The mental health system is in crisis. In that the TAC is exactly right. It is true that sometimes people are dangerous and we all need protection from them. However their ideas go far past that. They make assumptions that are simply not true or based on dubious assumptions or studies. They go much further making mental illness as being even more a source of stigma than it is now. In that alone they pose a real danger to anyone who struggles with mental health issues.
What we can’t afford to not afford
January 27, 2009I heard a state legislator ask his colleagues one time, “How long can we afford to delude ourselves? We work so hard to control short-term costs because we can’t afford them, but in the process ignore long term costs that are destroying us.”
I think it is a little like trying to figure out how to safely swim in a river of alligators rather than trying to figure out how not to get in the river. Eventually the gators will get you. Our health care system can’t figure out how to get out of the river.
Just looking through the papers is like watching a disaster unfold. We are worrying about asteroid dust, while the big meteors are headed directly towards us. Just look at a few of the events:
- Unemployment continues to rise. Most states report a 5-10% rise in Medicaid. They can’t pay for what they have now.
- Those who have jobs are finding health costs spiral through the roof. They are eating up more and more of salaries.
- More people are deciding which medication to take or if they can take medication than ever before.
- Some doctors are reporting increases in sickness, because people can no longer afford the food or other things they need to live a health life style.
- As stress increases the need for mental health services are rising.

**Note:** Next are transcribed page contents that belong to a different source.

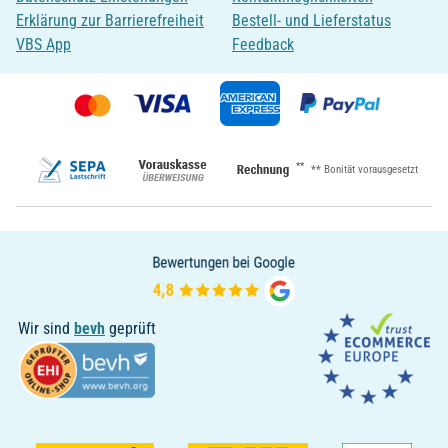
Erklärung zur Barrierefreiheit
Bestell- und Lieferstatus
VBS App
Feedback
**
** Bonität vorausgesetzt
Wir sind
bevh
geprüft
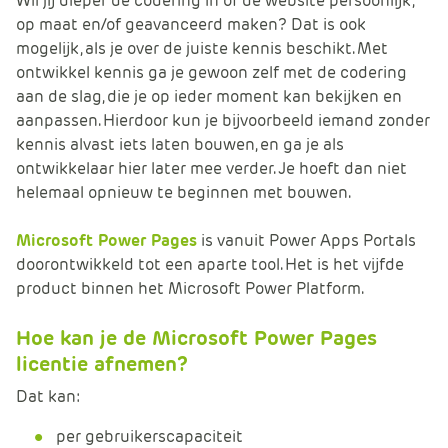
Wil jij dieper de codering in of de website persoonlijk,
e
op maat en/of geavanceerd maken? Dat is ook
mogelijk, als je over de juiste kennis beschikt. Met
ontwikkel kennis ga je gewoon zelf met de codering
aan de slag, die je op ieder moment kan bekijken en
aanpassen. Hierdoor kun je bijvoorbeeld iemand zonder
kennis alvast iets laten bouwen, en ga je als
ontwikkelaar hier later mee verder. Je hoeft dan niet
helemaal opnieuw te beginnen met bouwen.
Microsoft Power Pages
is vanuit Power Apps Portals
doorontwikkeld tot een aparte tool. Het is het vijfde
product binnen het Microsoft Power Platform.
Hoe kan je de Microsoft Power Pages
licentie afnemen?
Dat kan:
per gebruikerscapaciteit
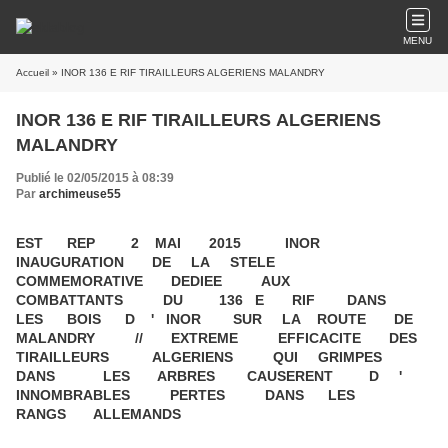
MENU
Accueil
» INOR 136 E RIF TIRAILLEURS ALGERIENS MALANDRY
INOR 136 E RIF TIRAILLEURS ALGERIENS
MALANDRY
Publié le 02/05/2015 à 08:39
Par
archimeuse55
EST REP 2 MAI 2015 INOR
INAUGURATION DE LA STELE
COMMEMORATIVE DEDIEE AUX
COMBATTANTS DU 136 E RIF DANS
LES BOIS D ' INOR SUR LA ROUTE DE
MALANDRY // EXTREME EFFICACITE DES
TIRAILLEURS ALGERIENS QUI GRIMPES
DANS LES ARBRES CAUSERENT D '
INNOMBRABLES PERTES DANS LES
RANGS ALLEMANDS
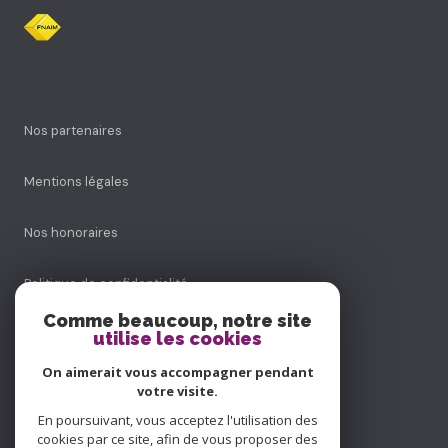
Nos partenaires
Mentions légales
Nos honoraires
Politique de confidentialité
Comme beaucoup, notre site
Admin
utilise les cookies
On aimerait vous accompagner pendant
Politique RGPD
votre visite.
En poursuivant, vous acceptez l'utilisation des
Cookies
cookies par ce site, afin de vous proposer des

- The budget for mental health services is decreasing rapidly.
- No one knows which business is going under next.
- Without mental health services effectively provided the jails, the homeless, and suicides are sure to rise.
- The papers are littered with stories of big pharmaceutical companies employing deceptive practices to people that don’t work near as well as advertized and which in some cases leads to disastrous side effects.
- The medical system is seen by too many , not as a source of opportunity to make their life better and longer, but as a source of deprivation only their to line their own pockets at the expense of ordinary people.
And then recently I saw another story. A group in California had done a study that showed that the movement to a single payer system would add over 2 million jobs, as well as having considerable other positive economic impacts. And that doesn’t include what it would do for the general health.
There is something we need to understand and make sure our folks in government both understand and act on. Health care reform is not what happens when the economy gets back on board and we can “afford it.” Health care reform is a major part of getting the system back on board.
We don’t have to swim with the gators. There are other rivers.